Narratives of nation continue to reproduce the Enlightenment story of progress and civilisation, where the accumulation of property, profit and individual achievement are upheld as the primary measures of human worth. Values that fall outside this framework are consequently dismissed, marginalised, or pathologised (Foucault, 1977). The same logic was turned against the working poor from the first fleets. Those on the lowest rung of empire’s economy were told their suffering was divinely ordained. They were branded immoral, unevolved and inferior to those who possessed land, capital, and inherited access to resources denied to them. Long has empire insisted the exploited deserved their fate.
History reveals that an empire which dispossessed its own poor could never recognise kinship, reciprocity or the sacred values of other cultures. Thompson (1963) showed how the British elite criminalised its rural poor, outlawing gleaning, foraging and hunting in order to enforce land ownership and control, stripping communities of their ancient rights and treating them as cattle. Couzens (2016) reveals how this ideology travelled into Australian cinema, where both land and people were framed as wild and in need of conquest. To the imperial mind, those without capital or property or sanctioned control were always considered less-than.

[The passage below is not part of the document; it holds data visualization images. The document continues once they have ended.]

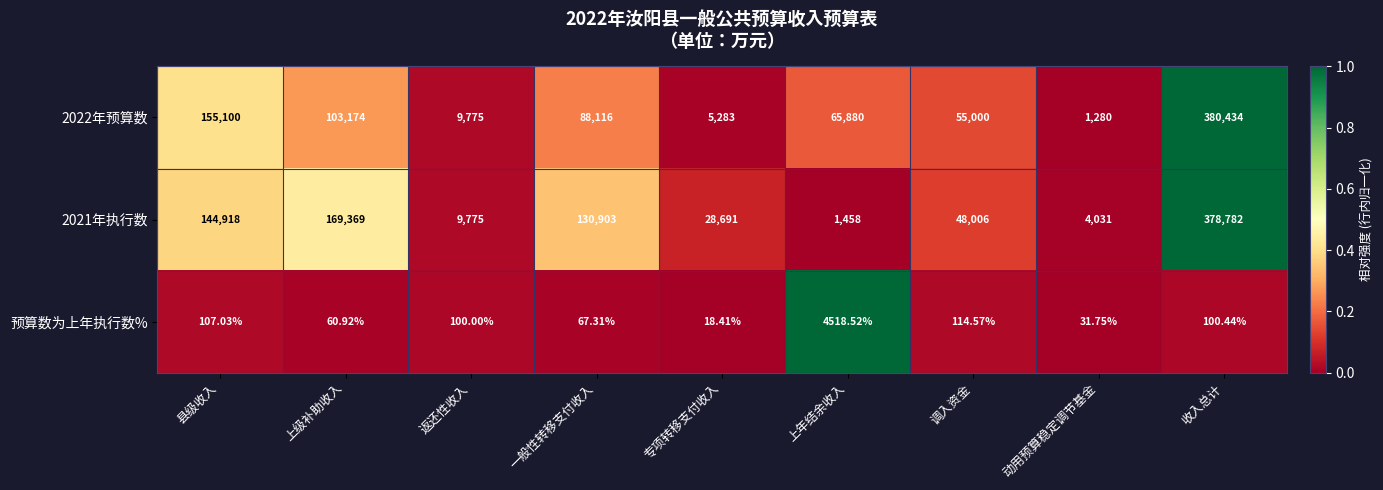

Is the value of 预算数为上年执行数% at 收入总计 greater than the value of 2022年预算数 at 上级补助收入?

No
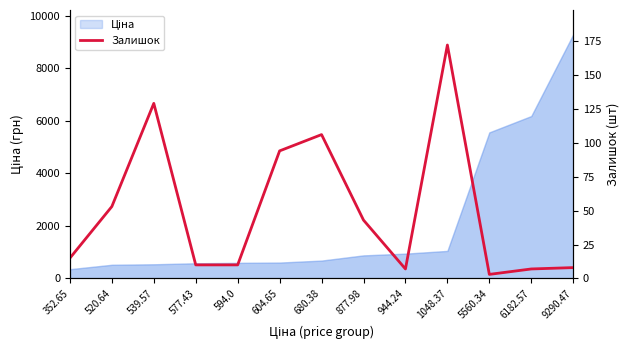

How many lines are shown in the chart?

1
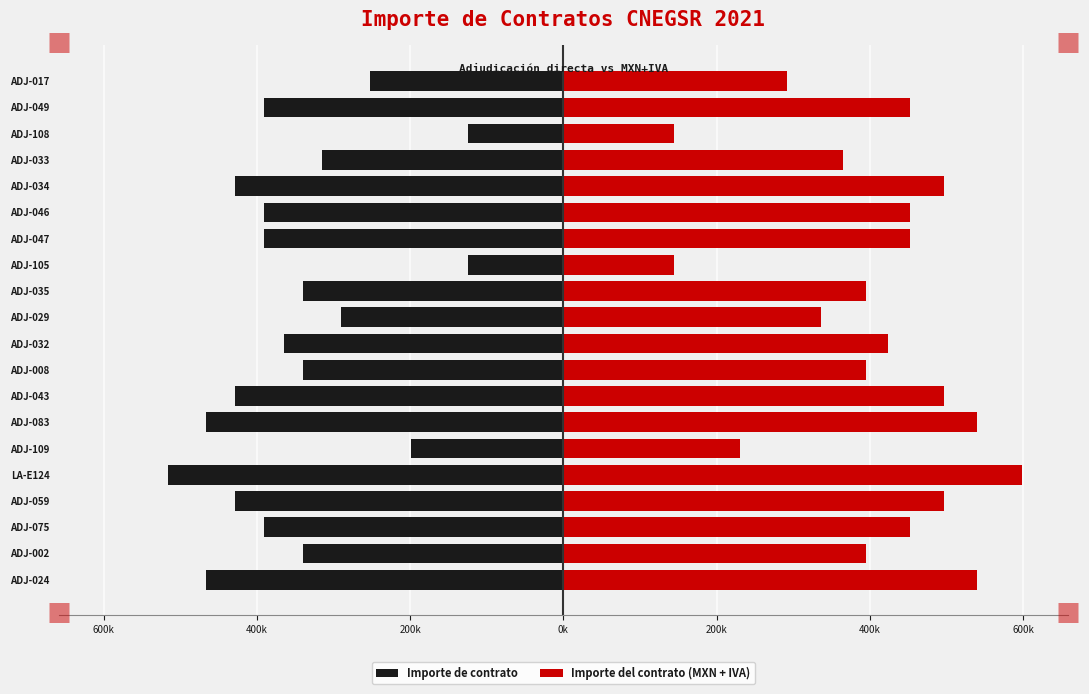

What is the average value of the Importe de contrato series?

-348963.6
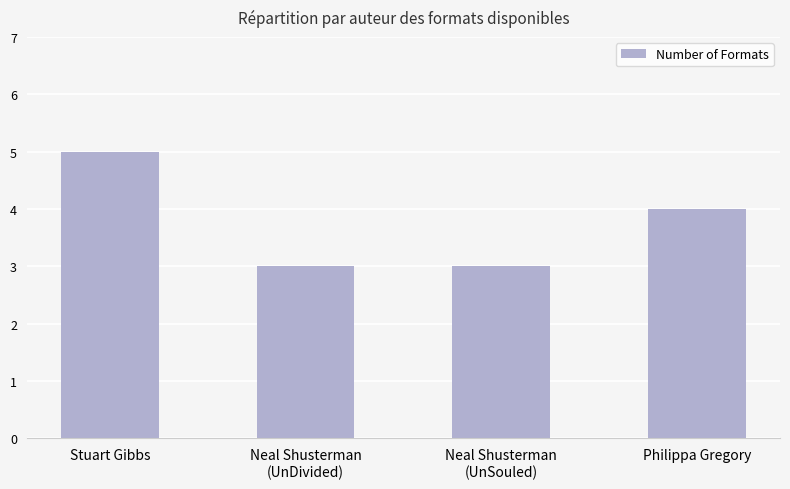

Reading left to right, extract all data points from this chart.

Stuart Gibbs=5	Neal Shusterman
(UnDivided)=3	Neal Shusterman
(UnSouled)=3	Philippa Gregory=4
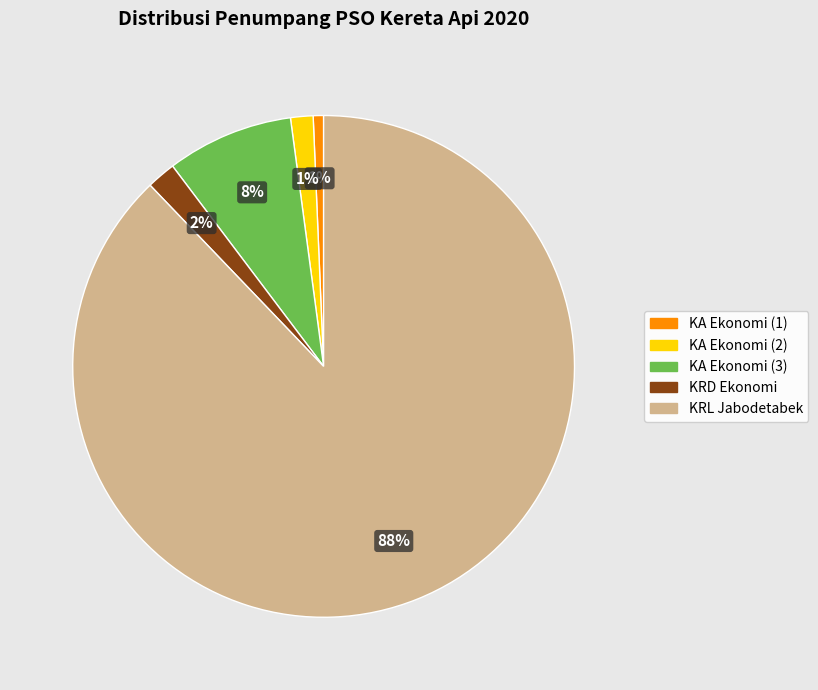

Is there any slice that represents more than half of the pie?

Yes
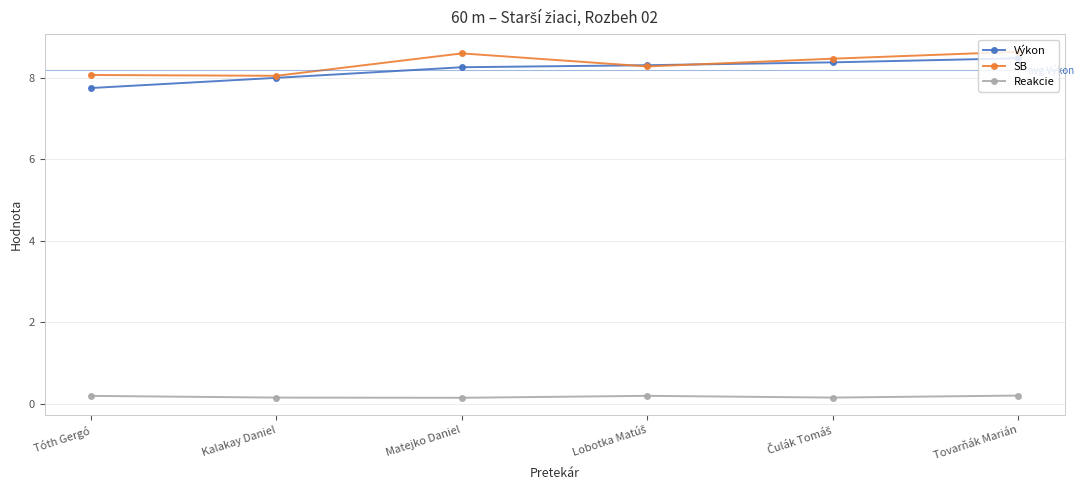

How many Výkon values are between 8 and 9?

5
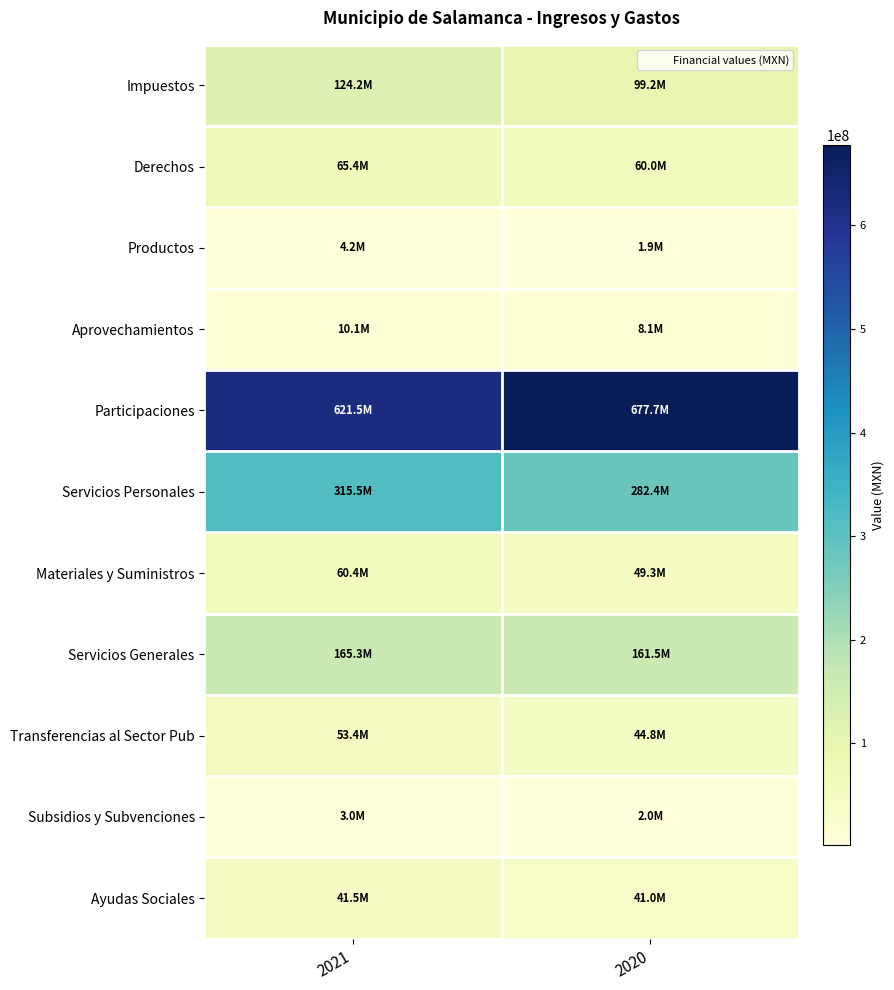

Which category has the lowest value across all series?

2020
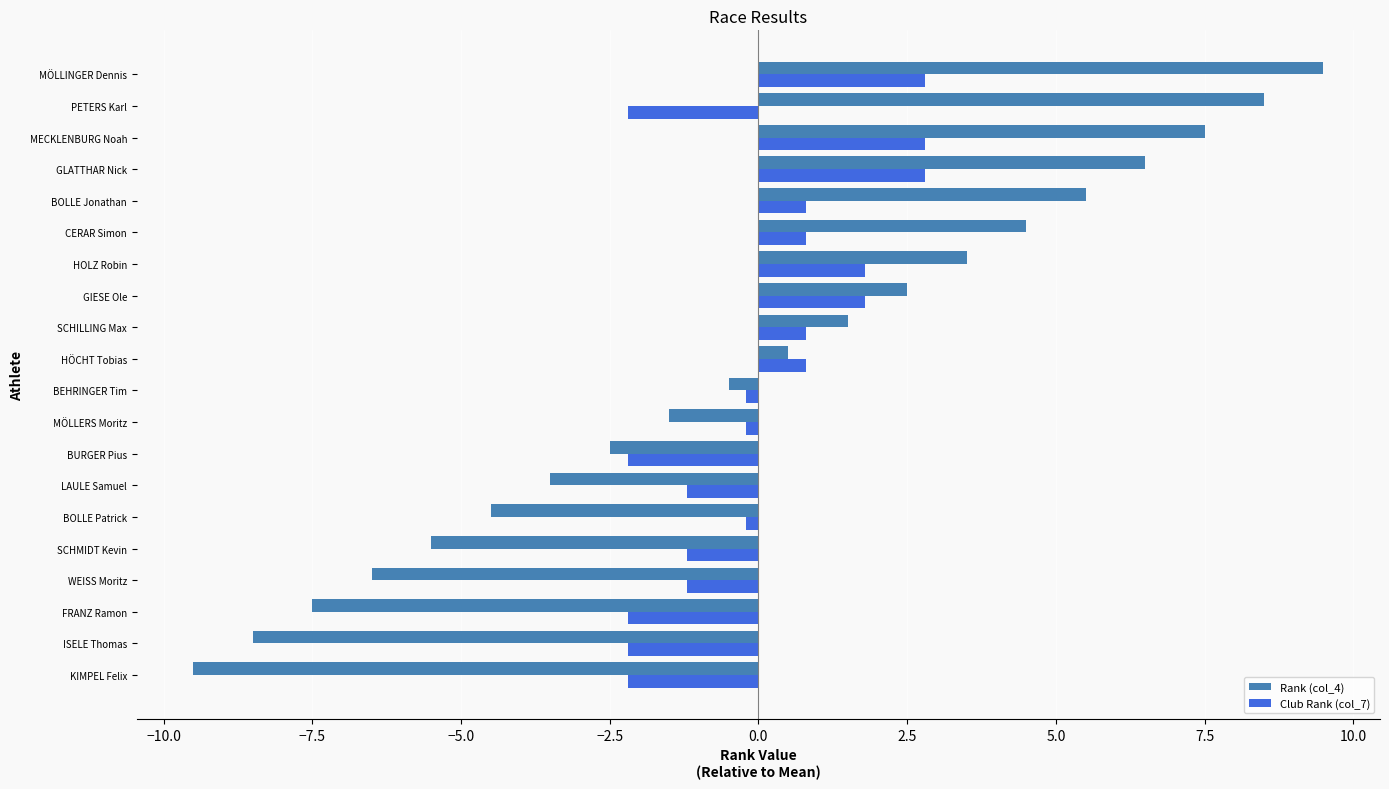

What is the total value across all series at BURGER Pius?

-4.7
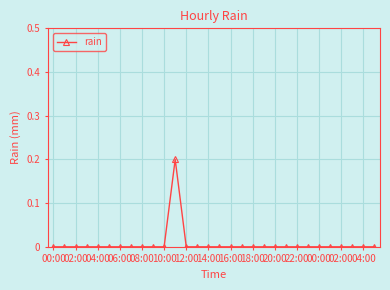

Does the chart have visible grid lines?

Yes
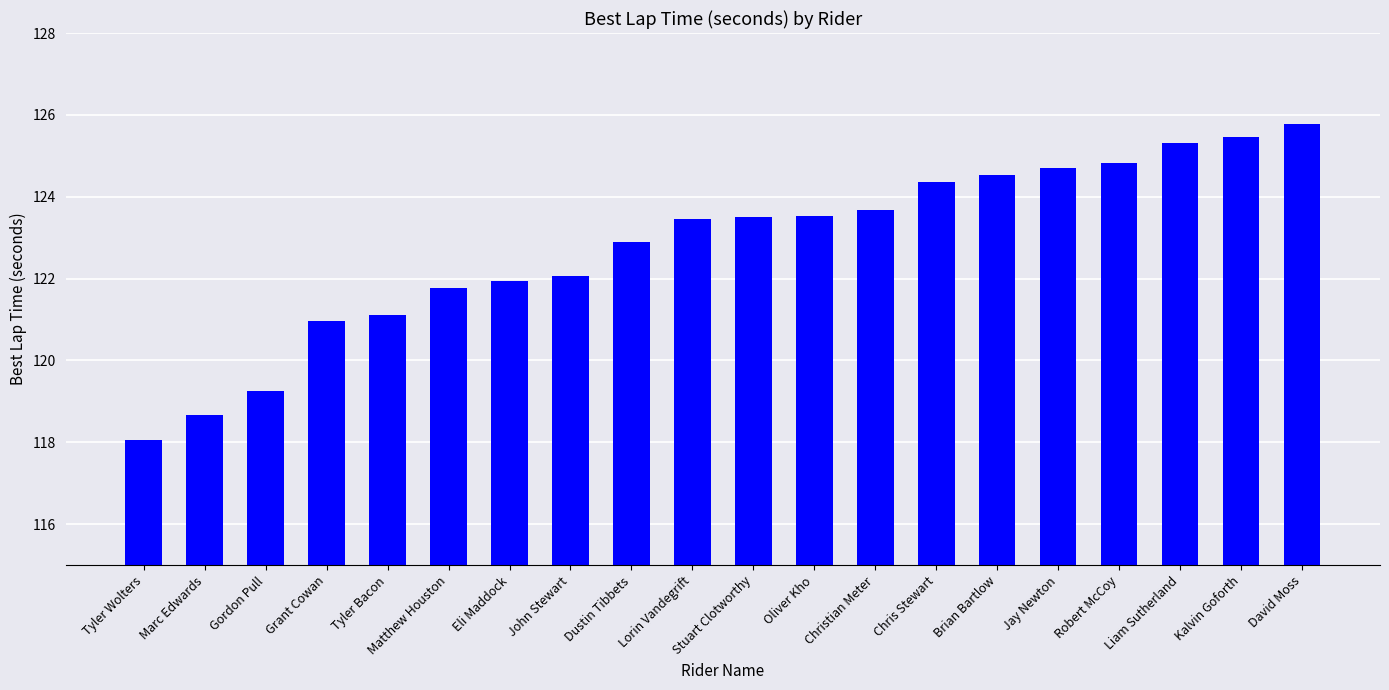

What is the change in value from Tyler Wolters to Marc Edwards?

+0.6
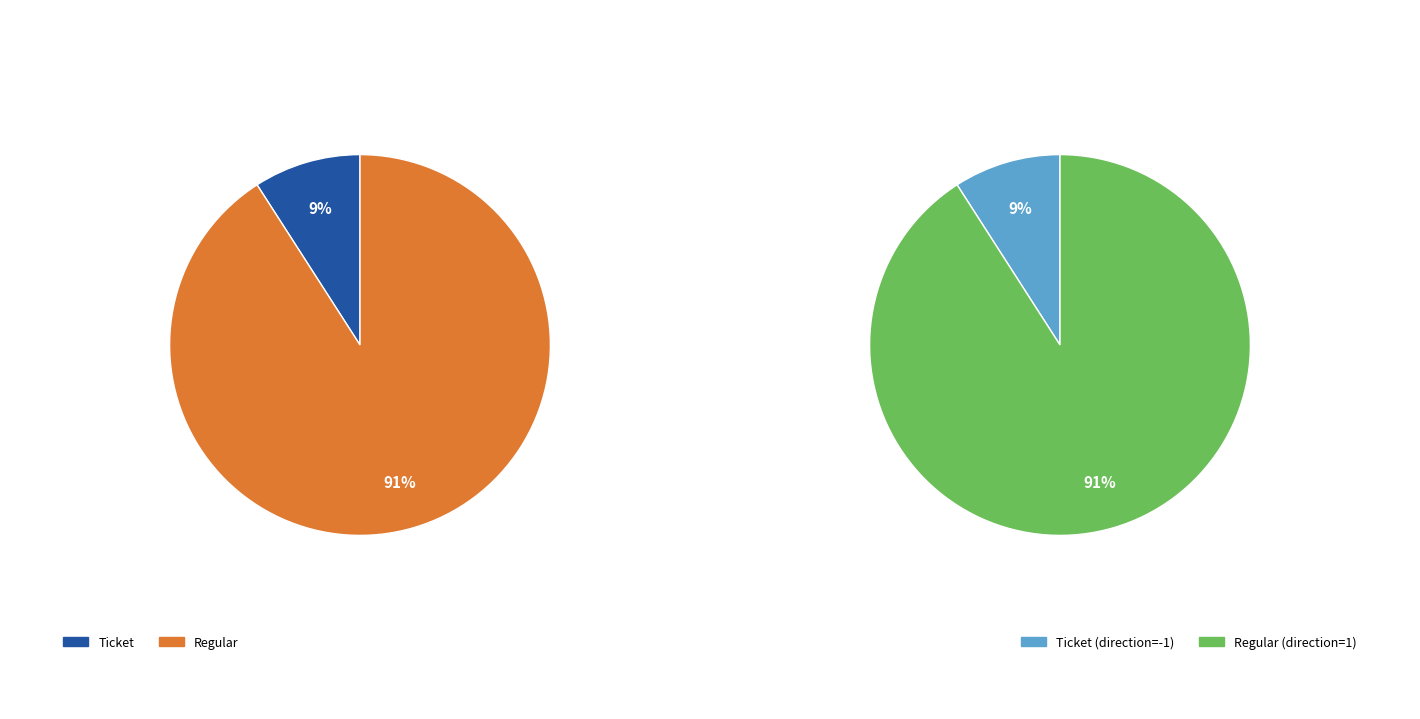

Which slice is the largest?

1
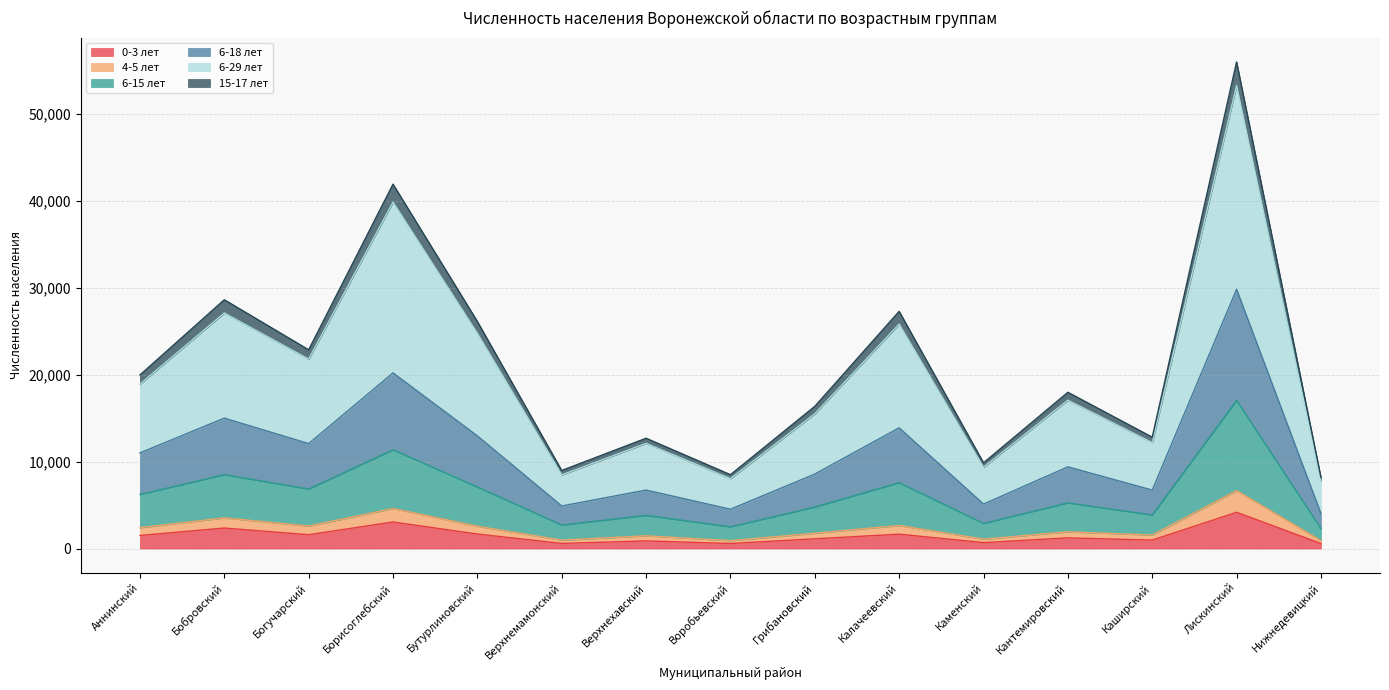

How many interior local peaks does the 6-15 лет series have?

6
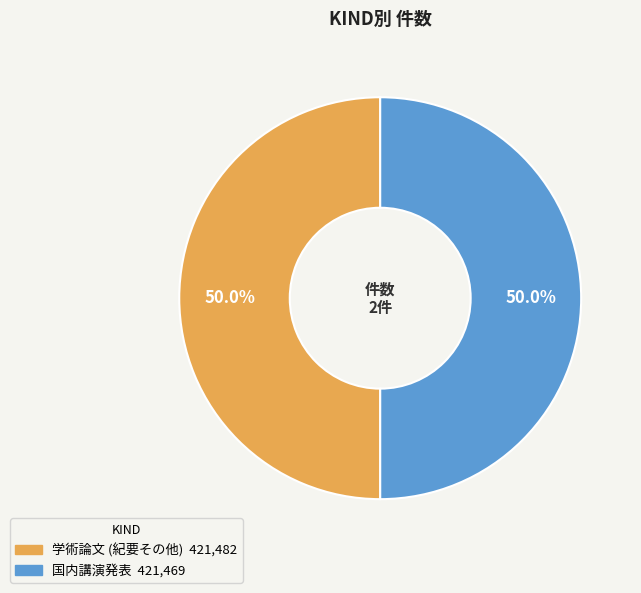

Approximately how many times larger is the value at 国内講演発表 compared to 学術論文 (紀要その他)?

1.0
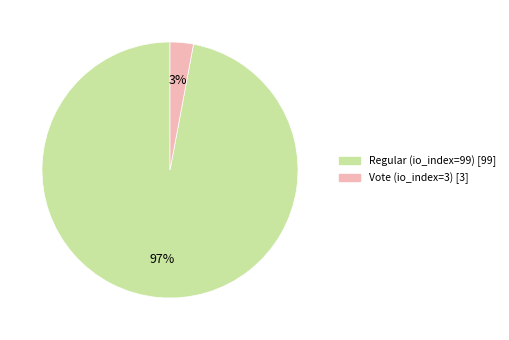

To the nearest percent, what portion does Vote (io_index=3) represent?

3%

Overall, the erasure of First Nations people was made possible because empire had already severed its own cultures from kinship with earth, from communal life and from relational ways of being. Blind to what it had lost, it erased what it could not comprehend. This is why historians must be relentless in their devotion to socio-cultural context, because empire succeeded not by telling obvious lies but by disguising ideology as law, violence as progress and conquest as common sense. History must become more than memory; it must become moral clarity. As Trouillot (1995) reminds us, silence is never neutral. Silence is an active force. If we do not name the fictions, if we do not expose the fabrications, then we risk repeating them.